Le journal Le Monde dévoile en avant-première des extraits du livre Et la joie de vivre de Gisèle Pelicot, coécrit avec la journaliste et romancière Judith Perrignon. Ce livre, qui sortira le 17 février prochain chez Flammarion, revient sur l'affaire des viols de Mazan, un sujet sensible qui a marqué l'opinion publique.
Dans des passages poignants, Gisèle Pelicot, devenue symbole de la lutte contre les violences faites aux femmes, décrit des moments clés de cette affaire. Elle évoque la peur et l'horreur qu'elle a ressenties après avoir découvert que son mari, Dominique Pelicot, l'avait droguée pour qu'elle soit victime d'une cinquantaine d'agresseurs. "Mon cerveau s’est arrêté dans le bureau du sous-brigadier Perret", confie-t-elle, expliquant comment cette révélation a radicalement changé sa vie.
Initialement venue pour discuter d'accusations plus légères, elle se retrouve face à une réalité inimaginable : la photo d'elle en train d'être abusée, qu'elle ne reconnaît pas. "Je me voyais comme une poupée de chiffon", dit-elle, illustrant la distance qu'elle ressentait par rapport à cette expérience traumatisante.

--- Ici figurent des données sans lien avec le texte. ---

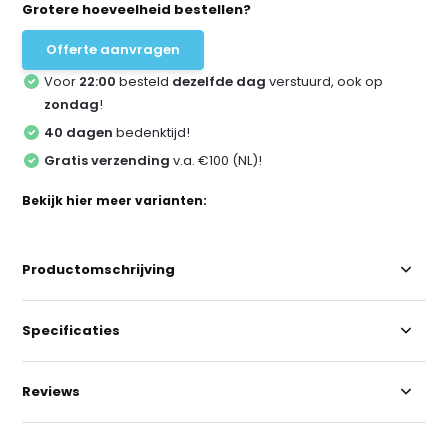
Grotere hoeveelheid bestellen?
Offerte aanvragen
Voor
22:00
besteld
dezelfde dag
verstuurd, ook op
zondag
!
40 dagen
bedenktijd!
Gratis verzending
v.a. €100 (NL)!
Bekijk hier meer varianten:
Productomschrijving
Specificaties
Reviews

La découverte d'un mari prédateur
Gisèle raconte sa stupéfaction en apprenant que son ex-mari était impliqué dans d'autres affaires criminelles, incluant tentative de viol et meurtre. "Chaque mot qu’il allait prononcer allait finir de déchirer ma vie", se souvient-elle. Elle ajoute : "J’étais désarticulée, rongée de honte, une femme stupide qui s’était laissé manipuler." Cette introspection est à la fois déchirante et révélatrice.

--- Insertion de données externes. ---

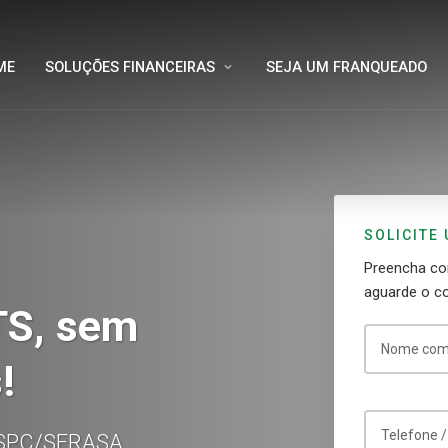
ME
SOLUÇÕES FINANCEIRAS
SEJA UM FRANQUEADO
SOLICITE
Preencha co
aguarde o c
TS, sem
Nome com
!
Telefone 
o SPC/SERASA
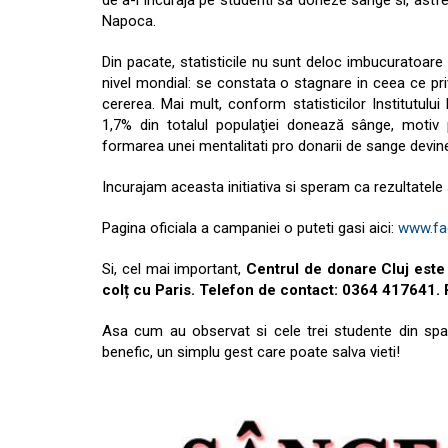
de a-i incuraja pe studenti sa doneze sange si, astfe
Napoca.
Din pacate, statisticile nu sunt deloc imbucuratoare
nivel mondial: se constata o stagnare in ceea ce pr
cererea. Mai mult, conform statisticilor Institutul
1,7% din totalul populaţiei donează sânge, moti
formarea unei mentalitati pro donarii de sange devin
Incurajam aceasta initiativa si speram ca rezultatele s
Pagina oficiala a campaniei o puteti gasi aici:
www.fa
Si, cel mai important,
Centrul de donare Cluj este 
colț cu Paris. Telefon de contact: 0364 417641. 
Asa cum au observat si cele trei studente din sp
benefic, un simplu gest care poate salva vieti!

"J’avais le souffle court. Le buste si raide qu’il en devenait douloureux"
Gisèle Pelicot dans Et la joie de vivre
Au moment du procès, où 51 co-accusés sont jugés, Gisèle explique avoir hésité à choisir un huis clos. "La porte fermée du tribunal me laissait seule face à eux", confesse-t-elle. À cette époque, elle réalise que les regards pèsent lourdement sur les femmes. "Si j’avais eu vingt ans de moins, je n’aurais peut-être pas osé", admet-elle, exprimant le poids de la société sur son choix.

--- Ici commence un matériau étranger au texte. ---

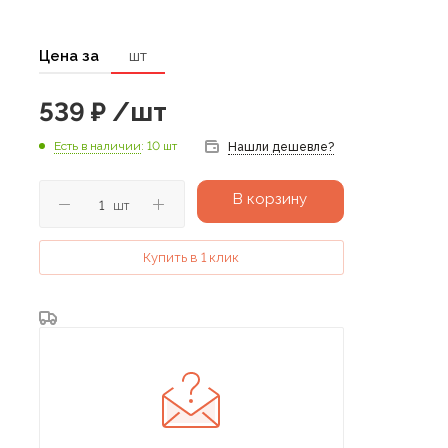
Цена за
шт
539
₽
/шт
Есть в наличии
: 10 шт
Нашли дешевле?
В корзину
шт
Купить в 1 клик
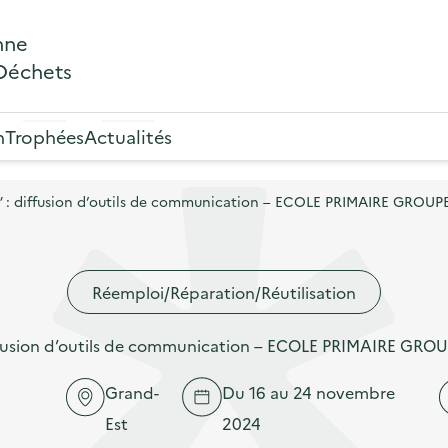
nne
 Déchets
n
Trophées
Actualités
” : diffusion d’outils de communication – ECOLE PRIMAIRE GRO
Réemploi/Réparation/Réutilisation
iffusion d’outils de communication – ECOLE PRIMAIRE GR
Grand-
Du 16 au 24 novembre
Est
2024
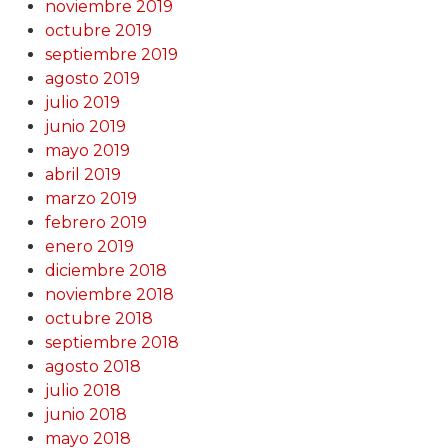
noviembre 2019
octubre 2019
septiembre 2019
agosto 2019
julio 2019
junio 2019
mayo 2019
abril 2019
marzo 2019
febrero 2019
enero 2019
diciembre 2018
noviembre 2018
octubre 2018
septiembre 2018
agosto 2018
julio 2018
junio 2018
mayo 2018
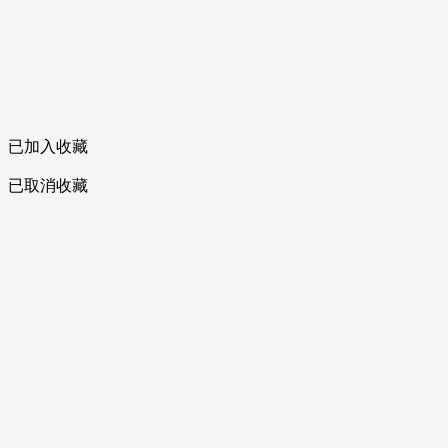
已加入收藏
已取消收藏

Gisèle Pelicot aspire à ce que "la honte change de camp". Son témoignage est une pierre angulaire pour prolonger cette initiative. Le livre sera traduit dans plusieurs langues, et sa version américaine, A Hymn to Life, sera lancée dans le monde entier, promettant de toucher encore plus de lecteurs. À mesure que son histoire sera partagée, elle espère inspirer d'autres femmes à se libérer du poids du silence.